Suppose we know that \begin{equation} du = A\,dv + B\,dw \end{equation} Then we also know that \begin{eqnarray} A &=& \Partial{u}{v} \\ B &=& \Partial{u}{w} \end{eqnarray} Furthermore, we can use algebra to solve for $dv$, obtaining \begin{equation} dv = \frac{1}{A}\,du - \frac{B}{A}\,dw \end{equation} and we can conclude that \begin{eqnarray} \Partial{v}{u} &=& \frac{1}{A} \\ \Partial{v}{w} &=& -\frac{B}{A} \end{eqnarray}

With so many variables in use at the same time, it is important to specify which ones are being held constant when taking derivatives; this is usually done by writing $\left(\Partial{v}{u}\right)_w$ to denote the partial derivative of $v$ with respect to $u$ with $w$ held constant.

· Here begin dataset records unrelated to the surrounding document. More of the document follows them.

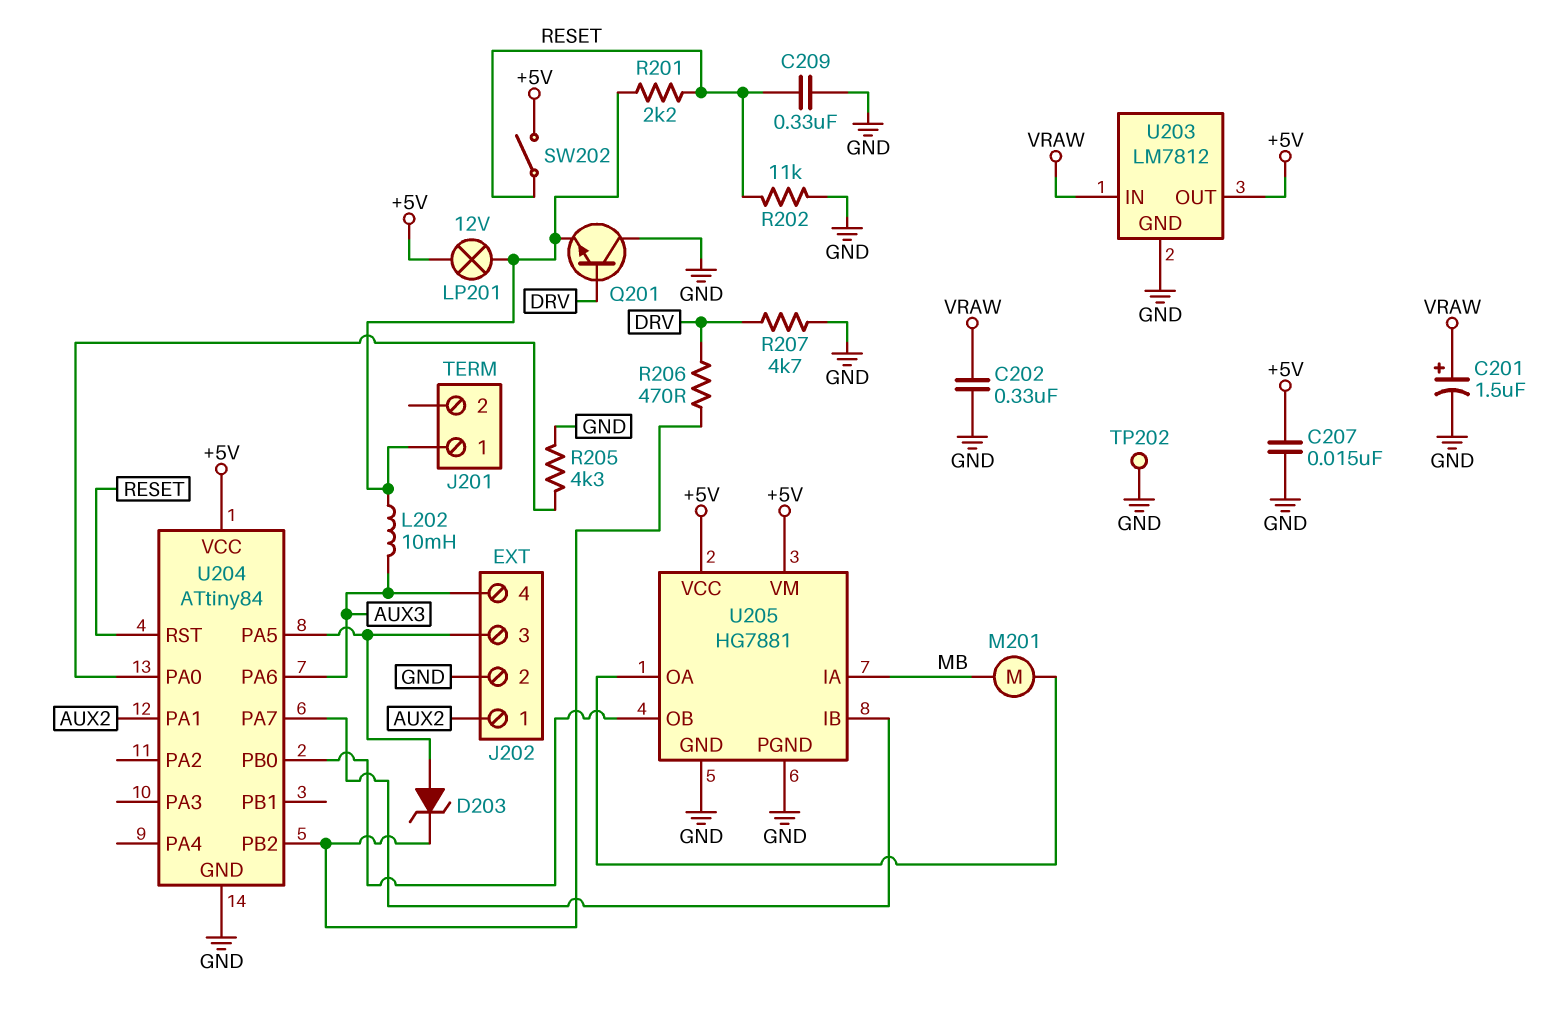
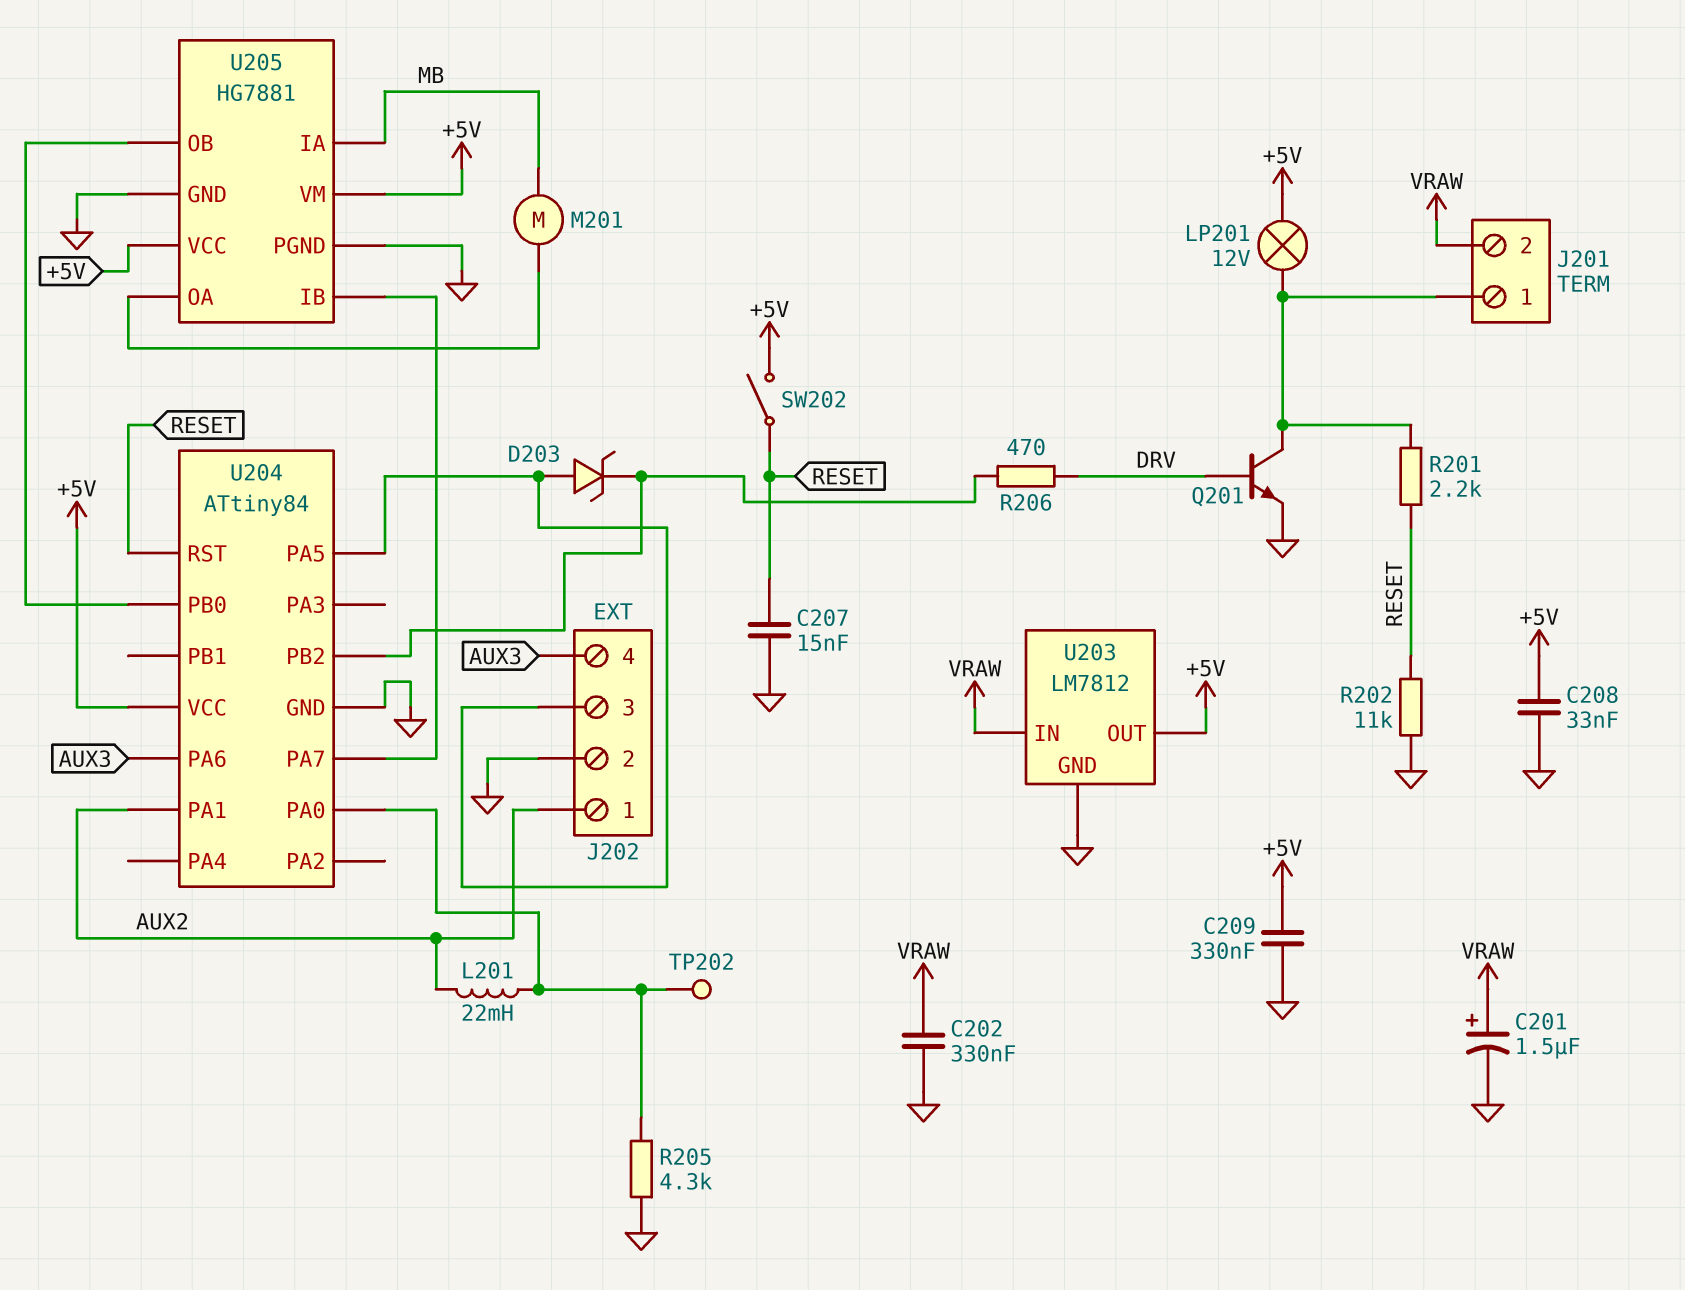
C207: 15nF (+5V, GND) -> 15nF (GND, RESET)
C208: none -> 33nF (+5V, GND)
C209: 330nF (GND, RESET) -> 330nF (+5V, GND)
J201 pin 2: none -> VRAW
L201: none -> 22mH (AUX2, U204/PA0)
L202: 10mH (AUX3, J201/1) -> none
Q201: NPN (B DRV, C GND, E J201/1) -> NPN (B DRV, C J201/1, E GND)
R207: 4.7k (DRV, GND) -> none
TP202: test point (GND) -> test point (U204/PA0)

We have therefore shown that \begin{eqnarray} \left(\Partial{u}{v}\right)_w \left(\Partial{v}{u}\right)_w &=& 1 \\ \left(\Partial{u}{v}\right)_w \left(\Partial{v}{w}\right)_u + \left(\Partial{u}{w}\right)_v &=& 0 \end{eqnarray} and the latter of these equations is usually rewritten in the form \begin{equation} \left(\Partial{u}{v}\right)_w \left(\Partial{v}{w}\right)_u \left(\Partial{w}{u}\right)_v = -1 \end{equation} and called the cyclic chain rule.

In practice, using algebra to rearrange equations involving differentials automatically incorporates the chain rule in all of these forms. It is often easier to rearrange than to use the formulas.